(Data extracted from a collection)
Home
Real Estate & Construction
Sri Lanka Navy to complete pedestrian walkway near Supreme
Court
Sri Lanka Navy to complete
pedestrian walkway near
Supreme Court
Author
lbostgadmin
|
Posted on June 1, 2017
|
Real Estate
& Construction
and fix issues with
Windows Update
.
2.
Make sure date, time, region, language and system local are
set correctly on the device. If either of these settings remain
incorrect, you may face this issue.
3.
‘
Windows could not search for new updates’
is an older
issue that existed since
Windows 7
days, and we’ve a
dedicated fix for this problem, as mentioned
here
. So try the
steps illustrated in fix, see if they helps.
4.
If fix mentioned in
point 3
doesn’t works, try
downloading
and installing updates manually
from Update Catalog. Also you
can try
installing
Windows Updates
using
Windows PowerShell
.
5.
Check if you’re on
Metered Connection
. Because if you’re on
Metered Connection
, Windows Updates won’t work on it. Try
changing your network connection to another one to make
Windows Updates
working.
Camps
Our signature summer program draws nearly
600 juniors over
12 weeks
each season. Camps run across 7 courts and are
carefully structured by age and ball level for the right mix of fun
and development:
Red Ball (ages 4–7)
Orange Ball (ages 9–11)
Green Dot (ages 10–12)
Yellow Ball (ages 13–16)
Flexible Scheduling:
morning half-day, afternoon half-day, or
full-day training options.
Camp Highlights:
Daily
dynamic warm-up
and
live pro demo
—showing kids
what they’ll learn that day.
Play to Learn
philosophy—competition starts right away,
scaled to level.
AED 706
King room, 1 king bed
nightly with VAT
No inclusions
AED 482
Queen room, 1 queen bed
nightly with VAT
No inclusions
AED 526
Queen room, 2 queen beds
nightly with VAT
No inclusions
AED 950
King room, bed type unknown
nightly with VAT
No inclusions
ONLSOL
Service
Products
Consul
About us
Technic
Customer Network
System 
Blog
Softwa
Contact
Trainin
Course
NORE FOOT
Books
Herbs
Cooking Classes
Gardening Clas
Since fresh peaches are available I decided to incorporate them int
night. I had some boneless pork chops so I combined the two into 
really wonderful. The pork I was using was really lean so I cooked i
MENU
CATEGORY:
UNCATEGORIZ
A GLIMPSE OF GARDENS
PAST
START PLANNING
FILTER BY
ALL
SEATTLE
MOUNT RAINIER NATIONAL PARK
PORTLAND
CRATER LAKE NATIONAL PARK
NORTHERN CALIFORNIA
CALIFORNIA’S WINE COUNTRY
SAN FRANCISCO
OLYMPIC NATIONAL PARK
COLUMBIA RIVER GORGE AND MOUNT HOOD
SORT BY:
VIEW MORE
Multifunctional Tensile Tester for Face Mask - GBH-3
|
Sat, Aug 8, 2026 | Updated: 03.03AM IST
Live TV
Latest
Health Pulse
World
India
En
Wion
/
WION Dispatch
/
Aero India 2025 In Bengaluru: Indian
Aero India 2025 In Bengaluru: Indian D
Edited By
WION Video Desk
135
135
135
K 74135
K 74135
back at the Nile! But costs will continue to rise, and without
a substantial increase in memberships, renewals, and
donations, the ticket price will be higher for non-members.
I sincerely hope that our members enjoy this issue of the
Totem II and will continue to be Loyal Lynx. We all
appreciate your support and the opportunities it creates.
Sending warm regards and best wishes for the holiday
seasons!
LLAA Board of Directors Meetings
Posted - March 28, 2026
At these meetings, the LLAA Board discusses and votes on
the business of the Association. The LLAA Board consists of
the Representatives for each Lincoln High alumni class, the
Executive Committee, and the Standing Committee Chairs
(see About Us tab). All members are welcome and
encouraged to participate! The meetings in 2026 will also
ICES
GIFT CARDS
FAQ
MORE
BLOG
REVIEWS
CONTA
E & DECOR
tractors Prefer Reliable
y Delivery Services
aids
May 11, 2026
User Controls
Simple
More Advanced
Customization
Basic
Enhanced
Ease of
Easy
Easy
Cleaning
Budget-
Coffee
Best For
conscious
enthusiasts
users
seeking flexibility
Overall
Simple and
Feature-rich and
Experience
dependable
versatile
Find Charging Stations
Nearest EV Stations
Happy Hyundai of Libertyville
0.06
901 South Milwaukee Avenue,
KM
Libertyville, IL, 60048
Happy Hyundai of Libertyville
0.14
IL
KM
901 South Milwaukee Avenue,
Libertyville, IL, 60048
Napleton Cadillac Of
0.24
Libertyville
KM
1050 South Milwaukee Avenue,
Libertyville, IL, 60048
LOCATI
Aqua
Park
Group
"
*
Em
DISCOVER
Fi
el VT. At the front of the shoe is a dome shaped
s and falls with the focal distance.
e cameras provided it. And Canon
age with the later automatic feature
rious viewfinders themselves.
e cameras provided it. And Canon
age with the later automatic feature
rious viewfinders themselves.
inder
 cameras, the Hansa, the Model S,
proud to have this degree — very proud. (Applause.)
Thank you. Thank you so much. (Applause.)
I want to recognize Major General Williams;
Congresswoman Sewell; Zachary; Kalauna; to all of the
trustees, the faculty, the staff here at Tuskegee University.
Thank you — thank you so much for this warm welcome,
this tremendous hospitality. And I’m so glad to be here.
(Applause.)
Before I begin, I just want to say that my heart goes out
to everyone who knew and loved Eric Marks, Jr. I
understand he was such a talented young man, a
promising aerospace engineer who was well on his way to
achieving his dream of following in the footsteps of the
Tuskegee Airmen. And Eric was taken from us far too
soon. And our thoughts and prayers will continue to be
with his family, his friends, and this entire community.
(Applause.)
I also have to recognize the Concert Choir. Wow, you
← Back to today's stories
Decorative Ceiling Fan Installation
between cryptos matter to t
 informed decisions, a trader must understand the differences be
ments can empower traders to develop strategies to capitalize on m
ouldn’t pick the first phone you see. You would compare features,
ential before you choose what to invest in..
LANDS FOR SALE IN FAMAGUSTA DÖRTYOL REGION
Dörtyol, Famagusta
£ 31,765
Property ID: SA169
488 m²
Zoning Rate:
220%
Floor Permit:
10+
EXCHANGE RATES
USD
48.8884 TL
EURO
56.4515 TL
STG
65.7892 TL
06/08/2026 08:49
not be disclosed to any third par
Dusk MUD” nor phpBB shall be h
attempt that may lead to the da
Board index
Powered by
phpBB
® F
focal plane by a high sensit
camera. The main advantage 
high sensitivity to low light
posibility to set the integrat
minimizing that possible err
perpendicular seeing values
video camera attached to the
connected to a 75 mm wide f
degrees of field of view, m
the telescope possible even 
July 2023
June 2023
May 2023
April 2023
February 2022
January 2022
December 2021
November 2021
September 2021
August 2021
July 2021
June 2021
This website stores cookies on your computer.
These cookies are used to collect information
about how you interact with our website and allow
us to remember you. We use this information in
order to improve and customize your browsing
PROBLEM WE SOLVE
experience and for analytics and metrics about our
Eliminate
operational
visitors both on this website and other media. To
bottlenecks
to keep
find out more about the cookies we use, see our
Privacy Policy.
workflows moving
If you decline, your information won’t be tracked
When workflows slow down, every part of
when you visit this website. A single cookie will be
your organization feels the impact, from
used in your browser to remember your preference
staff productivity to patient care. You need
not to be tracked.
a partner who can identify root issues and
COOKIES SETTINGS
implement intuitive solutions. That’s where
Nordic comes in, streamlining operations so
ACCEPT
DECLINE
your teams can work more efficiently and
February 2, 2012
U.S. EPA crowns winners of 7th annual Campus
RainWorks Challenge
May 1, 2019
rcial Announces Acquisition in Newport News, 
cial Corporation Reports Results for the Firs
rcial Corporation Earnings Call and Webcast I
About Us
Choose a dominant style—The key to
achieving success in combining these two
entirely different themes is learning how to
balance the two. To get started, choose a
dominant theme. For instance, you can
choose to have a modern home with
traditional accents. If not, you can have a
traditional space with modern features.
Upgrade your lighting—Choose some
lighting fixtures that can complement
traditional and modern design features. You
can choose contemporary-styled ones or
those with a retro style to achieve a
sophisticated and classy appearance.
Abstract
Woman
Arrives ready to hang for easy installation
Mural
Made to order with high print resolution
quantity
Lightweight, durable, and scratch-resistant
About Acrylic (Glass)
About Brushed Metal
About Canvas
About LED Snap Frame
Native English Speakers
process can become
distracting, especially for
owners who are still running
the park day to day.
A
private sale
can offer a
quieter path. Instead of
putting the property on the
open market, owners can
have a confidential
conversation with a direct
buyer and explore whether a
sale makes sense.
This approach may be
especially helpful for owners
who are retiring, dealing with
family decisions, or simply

[Assignment]: Copy word for word the stretch of entries above from the line that has "us to remember" through the line that has "your organization feels the impact, from", both ends included, and nothing outside it.

[Answer to the exercise]:
us to remember you. We use this information in
order to improve and customize your browsing
PROBLEM WE SOLVE
experience and for analytics and metrics about our
Eliminate
operational
visitors both on this website and other media. To
bottlenecks
to keep
find out more about the cookies we use, see our
Privacy Policy.
workflows moving
If you decline, your information won’t be tracked
When workflows slow down, every part of
when you visit this website. A single cookie will be
your organization feels the impact, from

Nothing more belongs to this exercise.